L’ispezione, concentrata su un’abitazione privata, ha permesso ai Carabinieri di rinvenire quasi 130 grammi di hashish, sapientemente occultati all’interno di alcune calzature riposte in una scarpiera sul balcone. Insieme alla droga sono stati sequestrati un bilancino elettronico di precisione, materiale per il confezionamento delle dosi, telefoni cellulari e una somma di denaro in contanti, ritenuta provento dell’attività illecita. Nel giardino di pertinenza dello stesso immobile è stata inoltre individuata una rigogliosa pianta di marijuana dell’altezza di circa 95 centimetri.
L’operazione si è conclusa con l’arresto in flagranza di due fratelli del luogo, rispettivamente di 36 e 40 anni, già noti alle forze dell’ordine. Nell’ambito del medesimo contesto investigativo è stata deferita in stato di libertà anche la madre convivente di 64 anni, ritenuta responsabile in concorso. L’Autorità Giudiziaria ha convalidato gli arresti, disponendo per il fratello maggiore la misura cautelare dell’obbligo di presentazione alla polizia giudiziaria.
Bagheria: fiumi di crack e una piantagione svelata dalle fiamme
Serrati controlli hanno interessato anche il territorio di Bagheria, dove i militari della Sezione Operativa e Radiomobile della locale Compagnia hanno tratto in arresto in flagranza di reato un 19enne palermitano residente nel comune bagherese. Il giovane, fermato a seguito di una tempestiva perquisizione personale e domiciliare d’iniziativa, è stato trovato in possesso di ben 121 dosi di crack, oltre a una somma contante di 490 euro in banconote di vario taglio. Il Giudice per le Indagini Preliminari ha convalidato l’arresto e disposto nei confronti dell’indagato le misure cautelari della presentazione alla polizia giudiziaria e dell’obbligo di permanenza domiciliare.
Sempre a Bagheria, un insolito quanto provvidenziale intervento di soccorso ha svelato una seconda attività illecita. I militari della Sezione Radiomobile, intervenuti in ausilio ai Vigili del Fuoco presso un’abitazione privata in cui era divampato un incendio, hanno scoperto, una volta domate le fiamme, una coltivazione domestica abusiva. All’interno dell’immobile – che non ha riportato danni strutturali tali da pregiudicarne l’agibilità e in cui non si sono registrati feriti – erano presenti 6 piante di marijuana in avanzato stato di coltivazione. Il proprietario dell’immobile, un 42enne nato negli Stati Uniti e residente a Bagheria, è stato deferito in stato di libertà.
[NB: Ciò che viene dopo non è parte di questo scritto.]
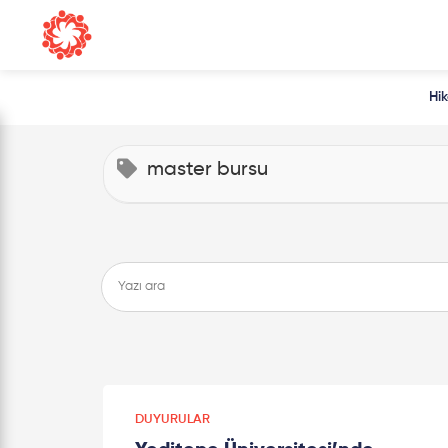
Hi
master bursu
DUYURULAR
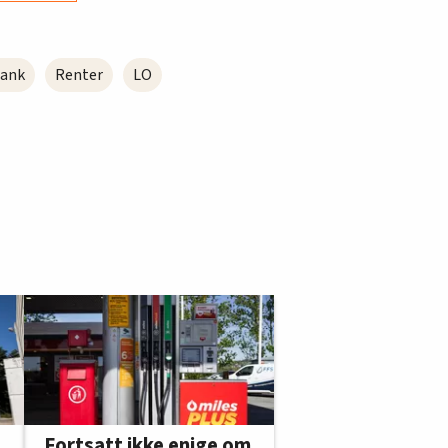
ank
Renter
LO
Fortsatt ikke enige om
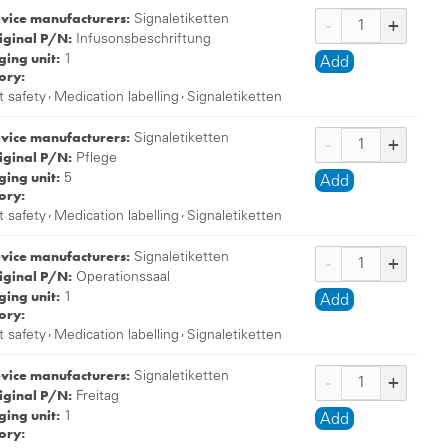
evice manufacturers:
Signaletiketten
iginal P/N:
Infusonsbeschriftung
ing unit:
1
Add
ory:
,
,
t safety
Medication labelling
Signaletiketten
evice manufacturers:
Signaletiketten
iginal P/N:
Pflege
ing unit:
5
Add
ory:
,
,
t safety
Medication labelling
Signaletiketten
evice manufacturers:
Signaletiketten
iginal P/N:
Operationssaal
ing unit:
1
Add
ory:
,
,
t safety
Medication labelling
Signaletiketten
evice manufacturers:
Signaletiketten
iginal P/N:
Freitag
ing unit:
1
Add
ory:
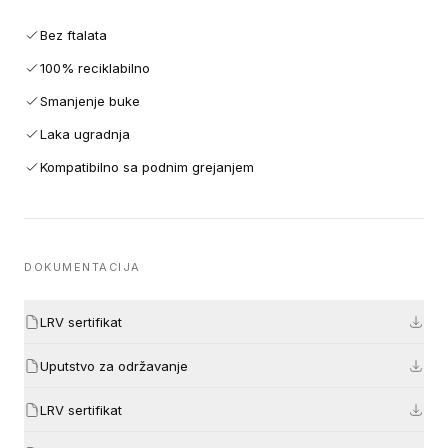
Bez ftalata
100% reciklabilno
Smanjenje buke
Laka ugradnja
Kompatibilno sa podnim grejanjem
DOKUMENTACIJA
LRV sertifikat
Uputstvo za održavanje
LRV sertifikat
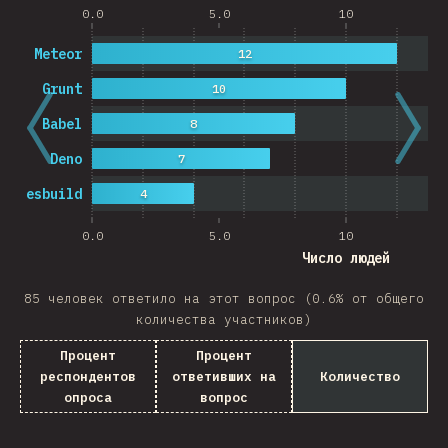
0.0
5.0
10
Meteor
12
Grunt
10
Babel
8
Deno
7
esbuild
4
0.0
5.0
10
Число людей
85 человек ответило на этот вопрос (0.6% от общего
количества участников)
Процент
Процент
респондентов
ответивших на
Количество
опроса
вопрос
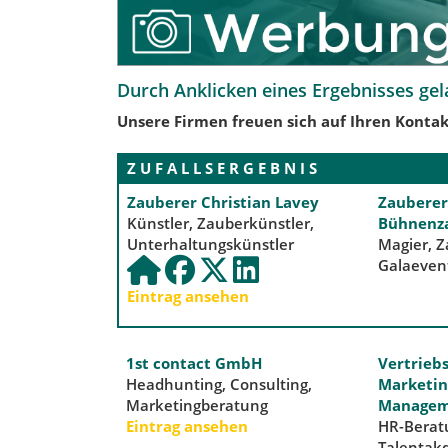
Durch Anklicken eines Ergebnisses gel
Unsere Firmen freuen sich auf Ihren Kontak
Z U F A L L S E R G E B N I S
Zauberer Christian Lavey
Zauberer,
Künstler, Zauberkünstler,
Bühnenz
Unterhaltungskünstler
Magier, Z
Galaeven
Eintrag ansehen
1st contact GmbH
Vertrie
Headhunting, Consulting,
Marketin
Marketingberatung
Managem
Eintrag ansehen
HR-Berat
Talentakq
Corleone: dosi pronte e armi in auto
L’azione di contrasto ha toccato infine l’area di Corleone. Durante un servizio coordinato per il controllo delle vie cittadine e delle aree rurali limitrofe, i Carabinieri della Stazione locale, coadiuvati dai militari della Sezione Radiomobile, hanno arrestato in flagranza di reato un 24enne originario di Palermo e residente a Corleone.
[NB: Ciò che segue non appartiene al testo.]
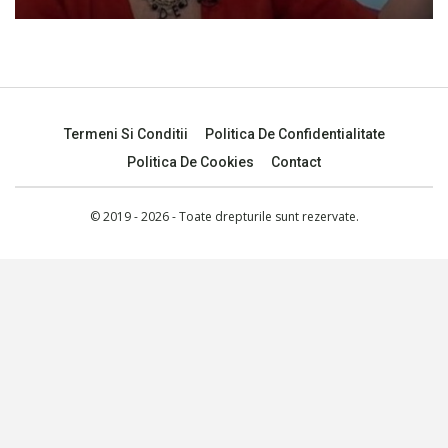
Termeni Si Conditii
Politica De Confidentialitate
Politica De Cookies
Contact
© 2019 - 2026 - Toate drepturile sunt rezervate.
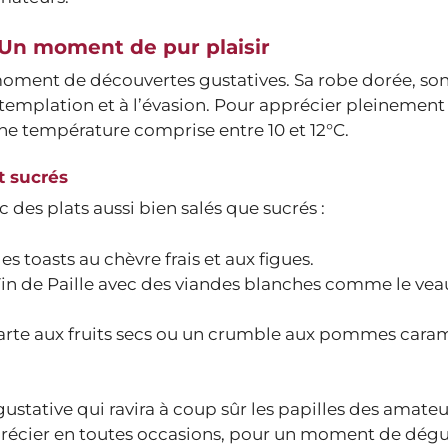
: Un moment de pur plaisir
moment de découvertes gustatives. Sa robe dorée, so
templation et à l’évasion. Pour apprécier pleinement
à une température comprise entre 10 et 12°C.
t sucrés
des plats aussi bien salés que sucrés :
s toasts au chèvre frais et aux figues.
e Vin de Paille avec des viandes blanches comme le veau
 tarte aux fruits secs ou un crumble aux pommes cara
 gustative qui ravira à coup sûr les papilles des amateu
apprécier en toutes occasions, pour un moment de dég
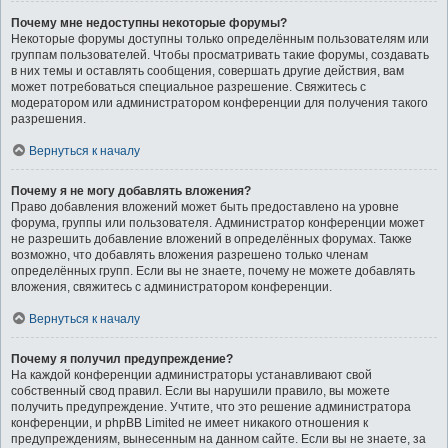
Почему мне недоступны некоторые форумы?
Некоторые форумы доступны только определённым пользователям или
группам пользователей. Чтобы просматривать такие форумы, создавать
в них темы и оставлять сообщения, совершать другие действия, вам
может потребоваться специальное разрешение. Свяжитесь с
модератором или администратором конференции для получения такого
разрешения.
Вернуться к началу
Почему я не могу добавлять вложения?
Право добавления вложений может быть предоставлено на уровне
форума, группы или пользователя. Администратор конференции может
не разрешить добавление вложений в определённых форумах. Также
возможно, что добавлять вложения разрешено только членам
определённых групп. Если вы не знаете, почему не можете добавлять
вложения, свяжитесь с администратором конференции.
Вернуться к началу
Почему я получил предупреждение?
На каждой конференции администраторы устанавливают свой
собственный свод правил. Если вы нарушили правило, вы можете
получить предупреждение. Учтите, что это решение администратора
конференции, и phpBB Limited не имеет никакого отношения к
предупреждениям, вынесенным на данном сайте. Если вы не знаете, за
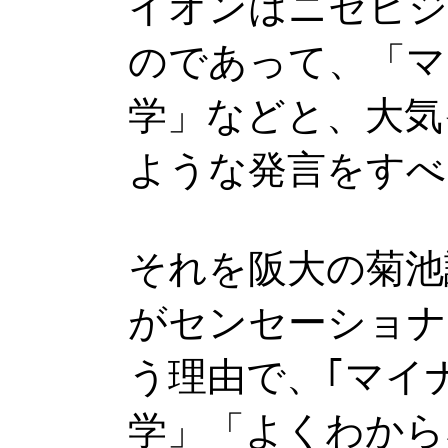
イオンはニセビジ
のであって、「マ
学」などと、大気
ような発言をすべ
それを阪大の菊池
がセンセーショナ
う理由で、｢マイ
学」「よくわから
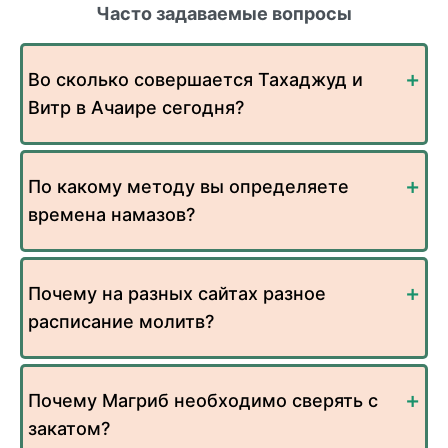
Часто задаваемые вопросы
Во сколько совершается Тахаджуд и
Витр в Ачаире сегодня?
По какому методу вы определяете
времена намазов?
Почему на разных сайтах разное
расписание молитв?
Почему Магриб необходимо сверять с
закатом?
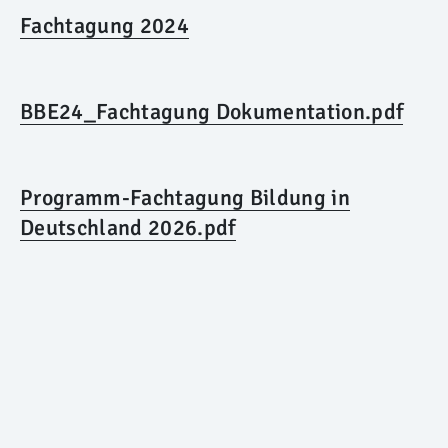
Fachtagung 2024
BBE24_Fachtagung Dokumentation.pdf
Programm-Fachtagung Bildung in
Deutschland 2026.pdf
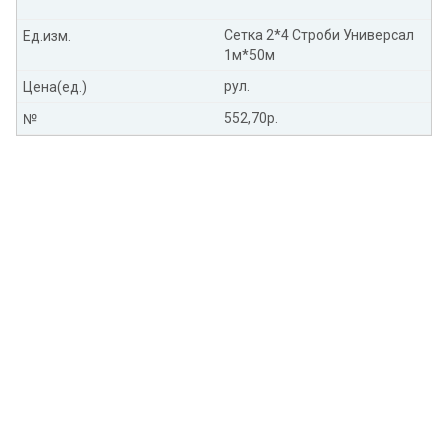
Сетка 2*4 Строби Универсал
Ед.изм.
1м*50м
рул.
Цена(ед.)
552,70р.
№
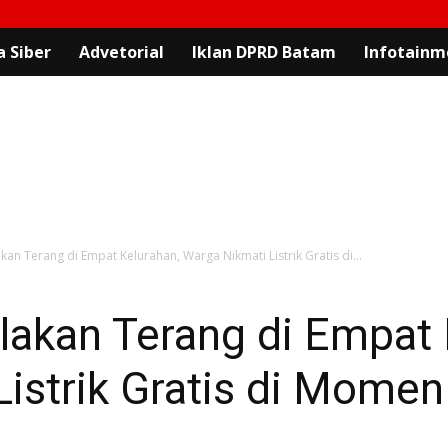
 Siber
Advetorial
Iklan DPRD Batam
Infotainm
an Terang di Empat Kelurahan, Warga Nikmati Listrik Gratis di...
akan Terang di Empat 
Listrik Gratis di Mome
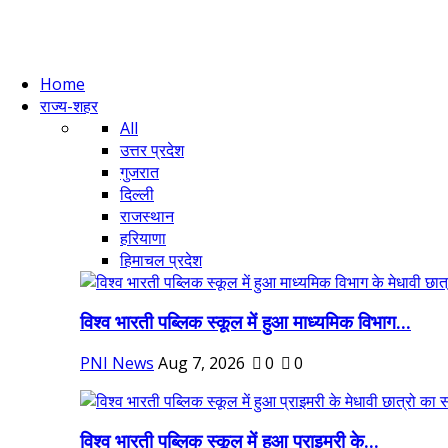
Home
राज्य-शहर
All
उत्तर प्रदेश
गुजरात
दिल्ली
राजस्थान
हरियाणा
हिमाचल प्रदेश
विश्व भारती पब्लिक स्कूल में हुआ माध्यमिक विभाग...
PNI News
Aug 7, 2026
0
0
विश्व भारती पब्लिक स्कूल में हुआ प्राइमरी के...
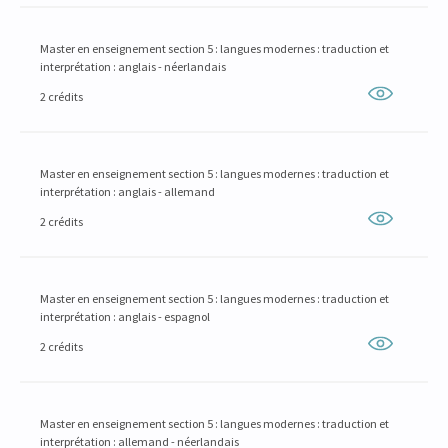
Master en enseignement section 5 : langues modernes : traduction et
interprétation : anglais - néerlandais
2 crédits
Master en enseignement section 5 : langues modernes : traduction et
interprétation : anglais - allemand
2 crédits
Master en enseignement section 5 : langues modernes : traduction et
interprétation : anglais - espagnol
2 crédits
Master en enseignement section 5 : langues modernes : traduction et
interprétation : allemand - néerlandais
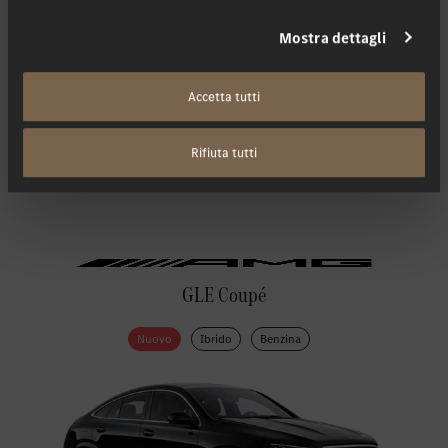
Mostra dettagli
Accetta tutti
Rifiuta tutti
GLE Coupé
Nuovo
Ibrido
Benzina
Il giovane, sottoposto a perquisizione personale, veicolare e domiciliare, è stato trovato in possesso di quasi 30 dosi di hashish già pronte per la cessione, di un panetto della medesima sostanza del peso di 8 grammi e della somma contante di 190 euro. Nel corso delle verifiche, i militari hanno rinvenuto all’interno dell’autovettura e posto sotto sequestro anche una mazza in legno con impugnatura artigianale antiscivolo, considerata arma atta a offendere. Il giovane è stato sottoposto alla misura degli arresti domiciliari in attesa dell’udienza di convalida.
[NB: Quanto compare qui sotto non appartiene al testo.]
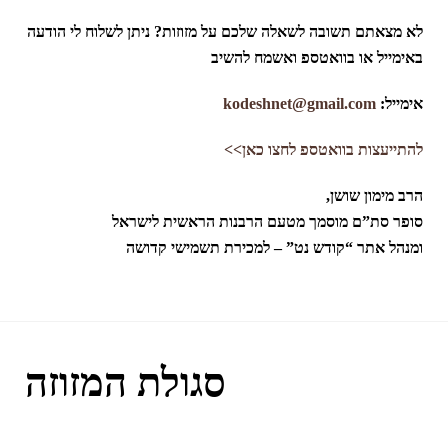
לא מצאתם תשובה לשאלה שלכם על מזוזות? ניתן לשלוח לי הודעה
באימייל או בוואטספ ואשמח להשיב
אימייל:
kodeshnet@gmail.com
להתייעצות בוואטספ לחצו כאן>>
הרב מימון שושן,
סופר סת”ם מוסמך מטעם הרבנות הראשית לישראל
ומנהל אתר “קודש נט” – למכירת תשמישי קדושה
סגולת המזוזה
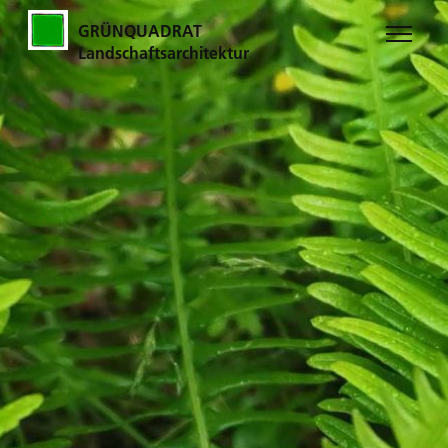
GRÜNQUADRAT
Landschaftsarchitektur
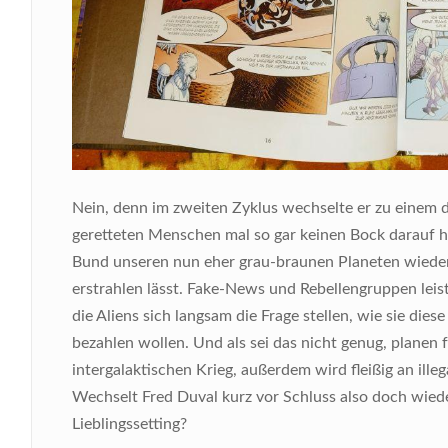
Nein, denn im zweiten Zyklus wechselte er zu einem dys
geretteten Menschen mal so gar keinen Bock darauf hat
Bund unseren nun eher grau-braunen Planeten wieder
erstrahlen lässt. Fake-News und Rebellengruppen lei
die Aliens sich langsam die Frage stellen, wie sie dies
bezahlen wollen. Und als sei das nicht genug, planen
intergalaktischen Krieg, außerdem wird fleißig an ill
Wechselt Fred Duval kurz vor Schluss also doch wiede
Lieblingssetting?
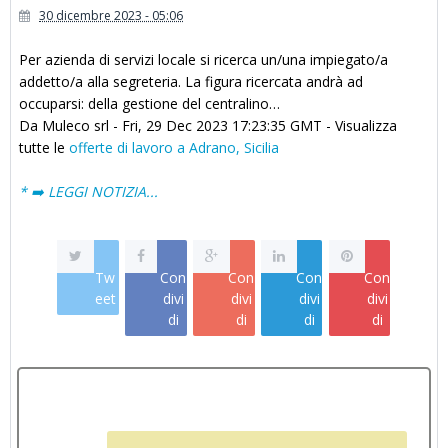
30 dicembre 2023 - 05:06
Per azienda di servizi locale si ricerca un/una impiegato/a
addetto/a alla segreteria. La figura ricercata andrà ad
occuparsi: della gestione del centralino…
Da Muleco srl - Fri, 29 Dec 2023 17:23:35 GMT - Visualizza
tutte le
offerte di lavoro a Adrano, Sicilia
* ➡️ LEGGI NOTIZIA...
Tw
Con
Con
Con
Con
eet
divi
divi
divi
divi
di
di
di
di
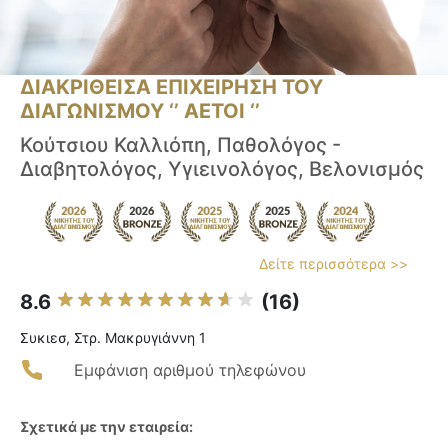
ΔΙΑΚΡΙΘΕΙΣΑ ΕΠΙΧΕΙΡΗΣΗ ΤΟΥ
ΔΙΑΓΩΝΙΣΜΟΥ ‘’ ΑΕΤΟΙ ‘’
Κούτσιου Καλλιόπη, Παθολόγος -
Διαβητολόγος, Υγιεινολόγος, Βελονισμός
Δείτε περισσότερα >>
8.6
(16)
Συκιεσ, Στρ. Μακρυγιάννη 1
Εμφάνιση αριθμού τηλεφώνου
Σχετικά με την εταιρεία:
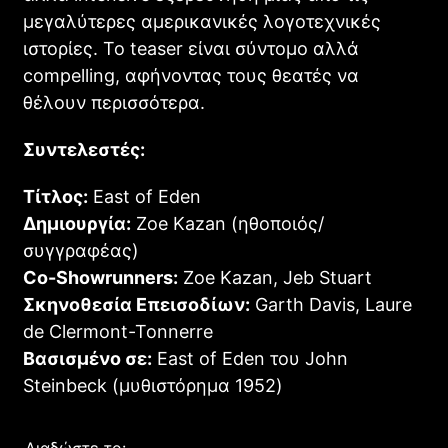
μεγαλύτερες αμερικανικές λογοτεχνικές
ιστορίες. Το teaser είναι σύντομο αλλά
compelling, αφήνοντας τους θεατές να
θέλουν περισσότερα.
Συντελεστές:
Τίτλος:
East of Eden
Δημιουργία:
Zoe Kazan (ηθοποιός/
συγγραφέας)
Co-Showrunners:
Zoe Kazan, Jeb Stuart
Σκηνοθεσία Επεισοδίων:
Garth Davis, Laure
de Clermont-Tonnerre
Βασισμένο σε:
East of Eden του John
Steinbeck (μυθιστόρημα 1952)
Διαδώστε το:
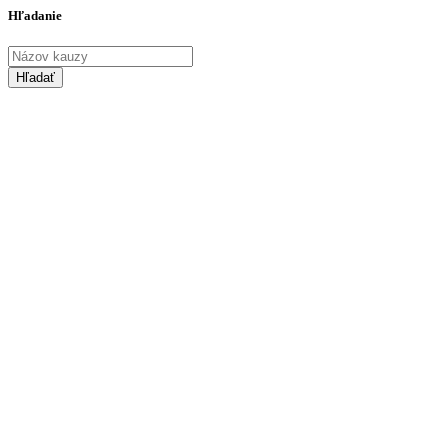
Hľadanie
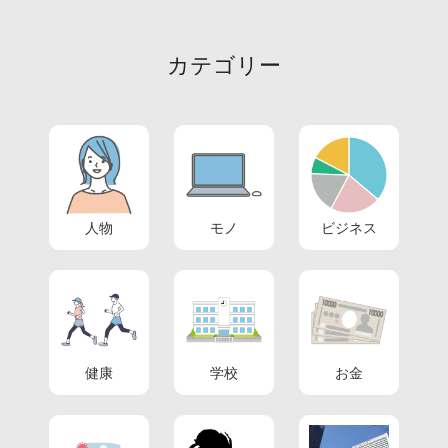
カテゴリー
人物
モノ
ビジネス
健康
学校
お金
Tutta la sostanza stupefacente sequestrata nel corso dei diversi blitz è stata inviata al Laboratorio per le Analisi delle Sostanze Stupefacenti del Comando Provinciale di Palermo per i necessari accertamenti tecnici. Questi interventi, condotti nel quadro dei quotidiani servizi di controllo del territorio, confermano l’efficacia dell’azione preventiva e repressiva dell’Arma, tesa a disarticolare le reti di microspaccio e a garantire una cornice di sicurezza e legalità per la cittadinanza.